Batman and Oscar: A History
I’m in the midst of writing an Oscar quiz for MSNBC.com — the fifth I’ve done in five years. It should be getting old but it’s not. Basically I look at the nominees, dig, find interesting facts, write the questions. I don’t know if this makes for good questions but it definitely makes for interesting answers.
The quiz will probably go up tomorrow or the next day but here’s a headstart on one aspect that I found fascinating.
Although “The Dark Knight” didn’t get any best picture respect, it did receive eight nominations overall — twice as many as any superhero film has ever garnered. The previous record-holder was “The Incredibles,” with four, but you can also make an argument for “Superman: The Movie,” which, in 1979, received three noms and one “Special Achievement” award for visual effects. I assumed this meant the Academy ignored visual effects until recently but they actually began nominating in that category in 1939 (“The Rains Came” over “The Wizard of Oz”), but for some reason stopped throughout most of the 1970s. Instead they just gave out these “Special Achievement” awards. If they’d actually done the nom’ing, “Superman: The Movie” would’ve had four noms as well.

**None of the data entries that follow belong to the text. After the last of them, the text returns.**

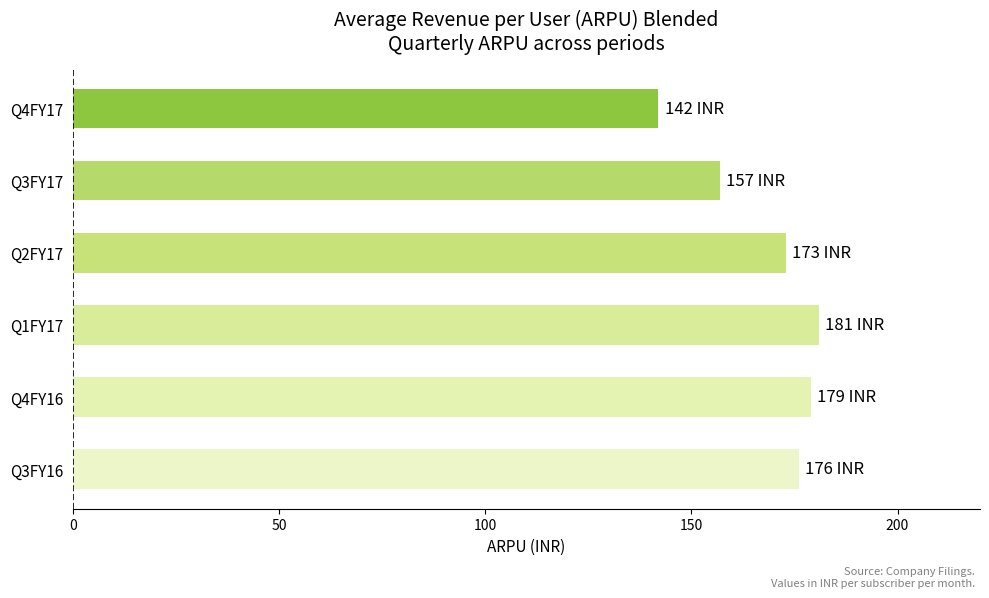

What is the minimum value shown in the chart?

142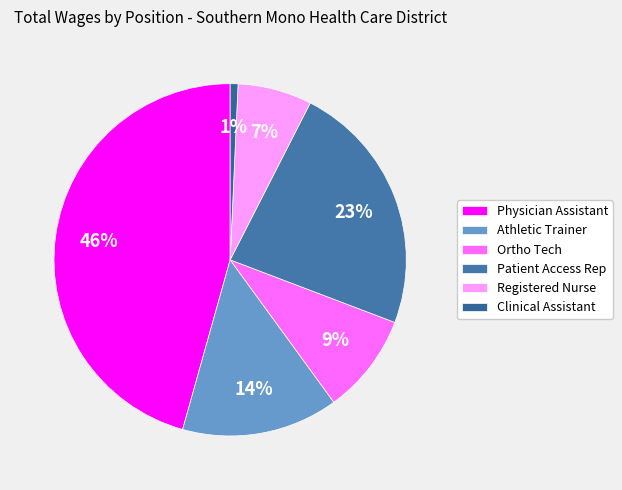

Combined, do Patient Access Rep and Physician Assistant account for over 50%?

Yes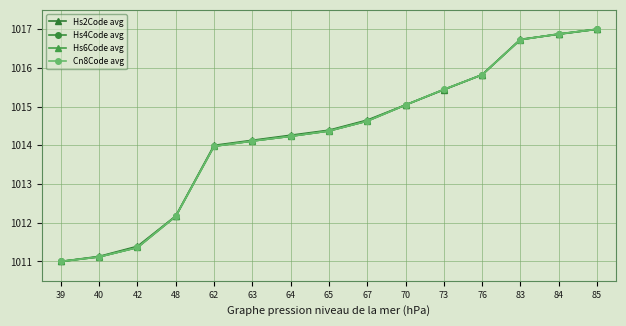

Is it true that Hs6Code avg equals 1367.9 at 63?

False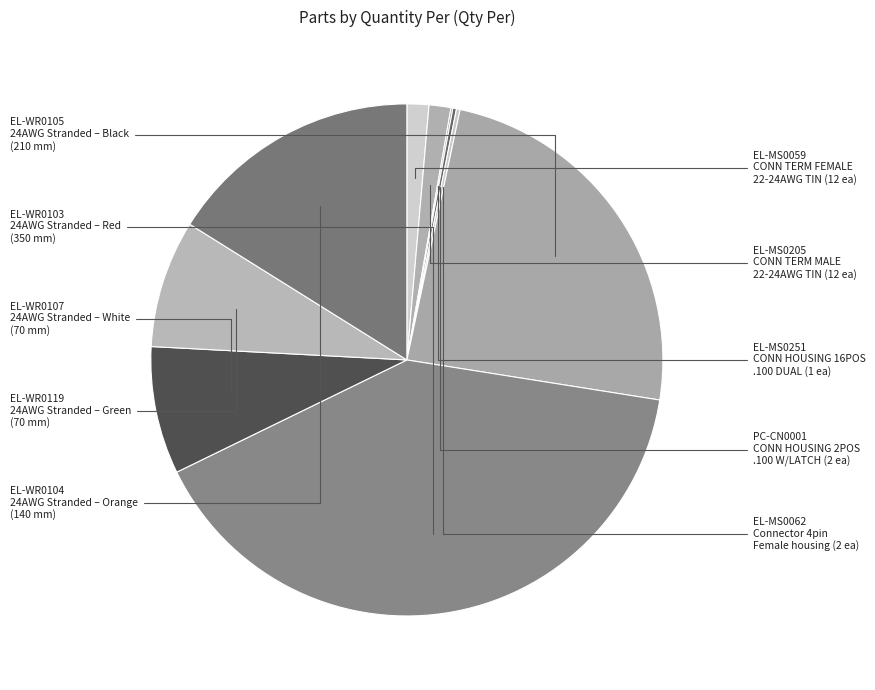

Which slice is the largest?

EL-WR0103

Here’s a list of AA nominations for superhero movies, in chronological order, with wins in italics :
- “The Mark of Zorro” (1940): Original Score
- “Superman: The Movie” (1978): Editing; Original Score; Sound
- “Batman” (1989): Art Direction-Set Decoration
- “Batman Returns” (1992): Makeup; Visual Effects
- “Batman Forever” (1995): Cinematography; Sound; Sound Effects Editing
- “The Mask of Zorro” (1998): Sound; Sound Effects Editing
- “Spider-Man” (2002): Sound; Visual Effects
- “Spider-Man 2” (2004): Sound Mixing; Sound Editing; Visual Effects
- “The Incredibles” (2004): Animated Film; Sound Mixing; Original Screenplay; Sound Editing
- “Batman Begins” (2005): Cinematography
- “Superman Returns” (2005): Visual Effects
- “Iron Man” (2008): Sound Editing; Visual Effects
- “The Dark Knight” (2008): Art Direction; Cinematography; Editing; Makeup; Sound; Sound Editing; Visual Effects; Supporting Actor
Yes, mostly in Sound and Visual Effects, and mostly for Batman, Superman and Zorro — characters created before 1940. No “X-Men,” for example, despite two good movies with tons of visual effects, and, I assume (not that I know), Sound.
The main point is this: Despite a seeming defeat, “The Dark Knight,” and Heath Ledger in particular, expanded Oscar's palette.